# Exercise description
A faithful copy of every record is needed here. Images must not appear in it.

Top of Supplied information

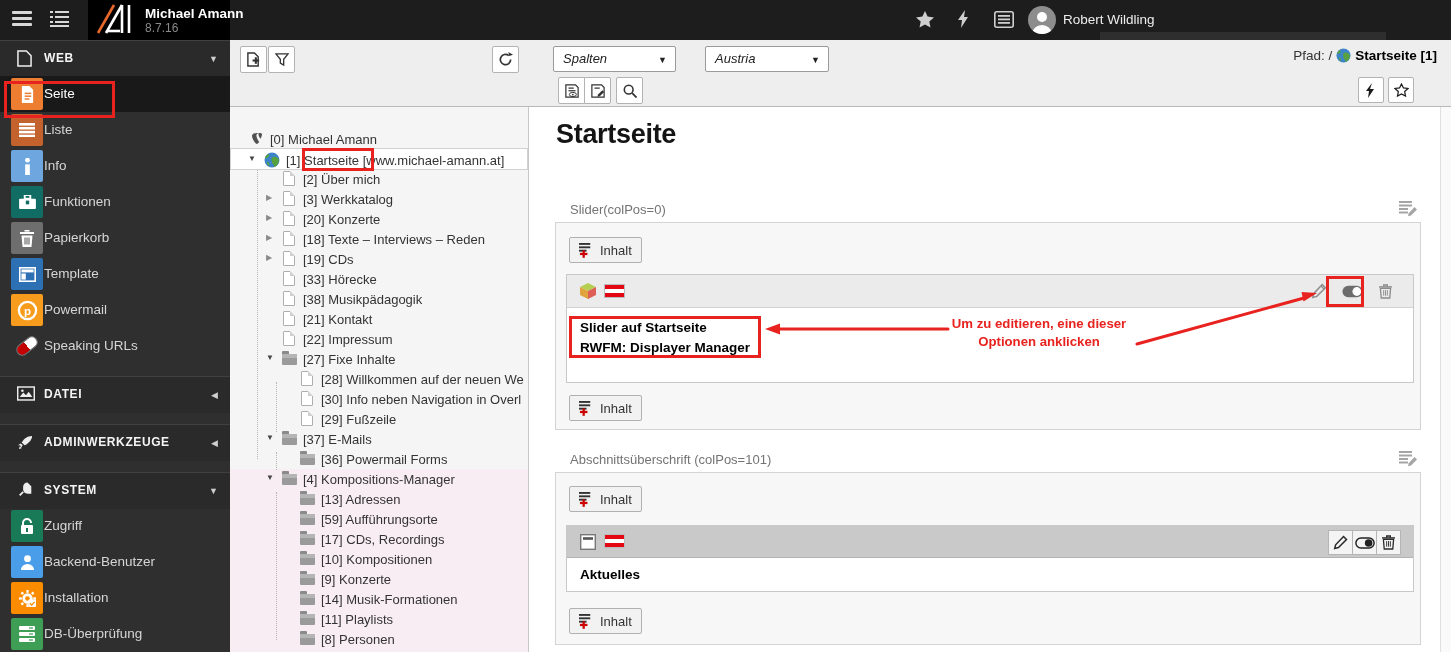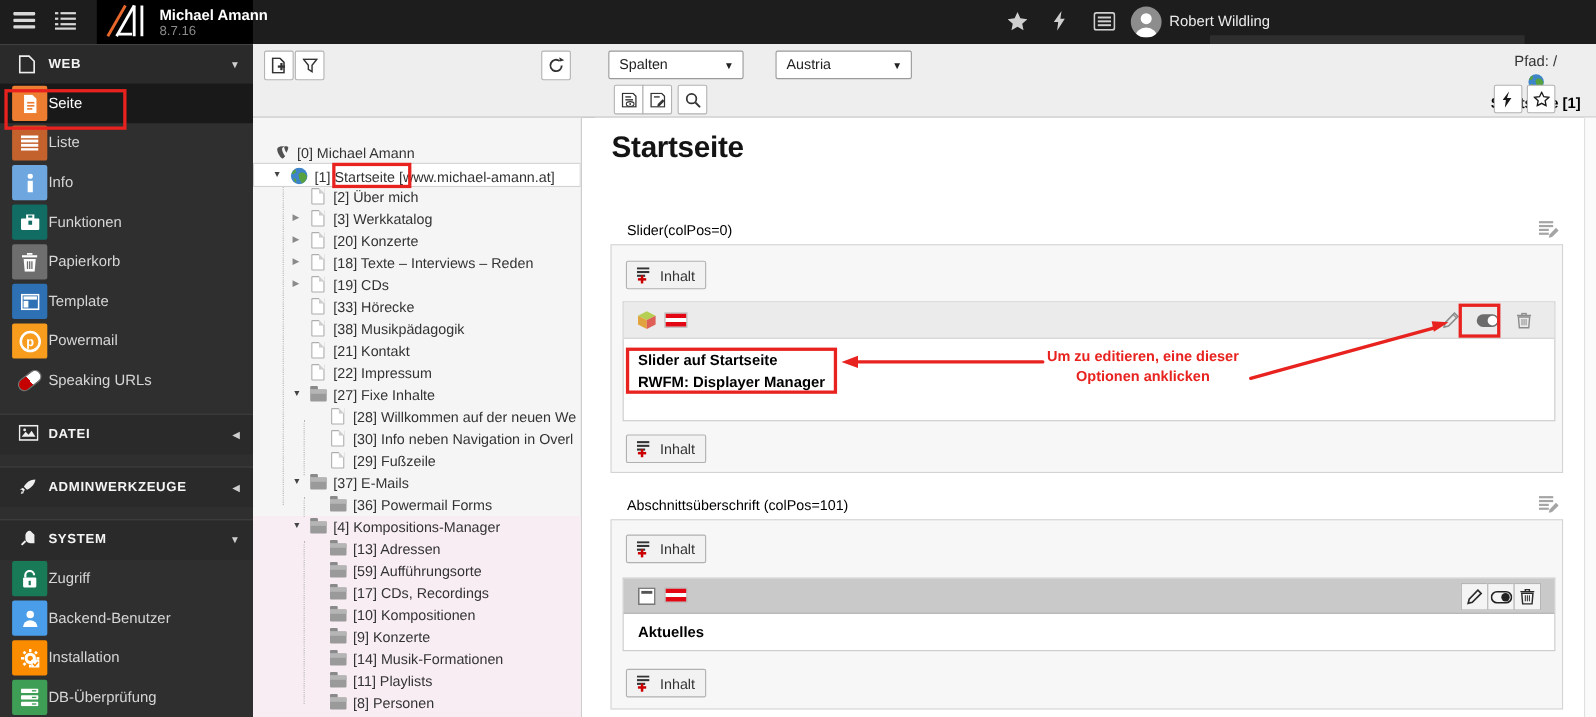--- a/index.html
+++ b/index.html
@@ -40,7 +40,7 @@
   .hbtn{position:absolute;width:27px;height:27px;background:#fff;border:1px solid #b3b3b3;border-radius:2px;
         box-sizing:border-box;display:flex;align-items:center;justify-content:center;color:#333;cursor:pointer;}
   .hsel{position:absolute;height:26px;background:#fff;border:1px solid #9a9a9a;border-radius:2px;box-sizing:border-box;
-        font-size:13px;color:#222;line-height:24px;padding-left:9px;cursor:pointer;}
+        font-size:13px;color:#222;line-height:24px;padding-left:9px;cursor:pointer;font-style:italic;}
   .hsel .car{position:absolute;right:8px;top:0;font-size:9px;color:#222;}
   .pathline{position:absolute;right:14px;top:8px;font-size:13.5px;color:#333;display:flex;align-items:center;gap:4px;flex-direction:column;}
   .pathline b{color:#000;}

Bottom of Supplied information

# Solution
--- a/index.html
+++ b/index.html
@@ -40,7 +40,7 @@
   .hbtn{position:absolute;width:27px;height:27px;background:#fff;border:1px solid #b3b3b3;border-radius:2px;
         box-sizing:border-box;display:flex;align-items:center;justify-content:center;color:#333;cursor:pointer;}
   .hsel{position:absolute;height:26px;background:#fff;border:1px solid #9a9a9a;border-radius:2px;box-sizing:border-box;
-        font-size:13px;color:#222;line-height:24px;padding-left:9px;cursor:pointer;}
+        font-size:13px;color:#222;line-height:24px;padding-left:9px;cursor:pointer;font-style:italic;}
   .hsel .car{position:absolute;right:8px;top:0;font-size:9px;color:#222;}
   .pathline{position:absolute;right:14px;top:8px;font-size:13.5px;color:#333;display:flex;align-items:center;gap:4px;flex-direction:column;}
   .pathline b{color:#000;}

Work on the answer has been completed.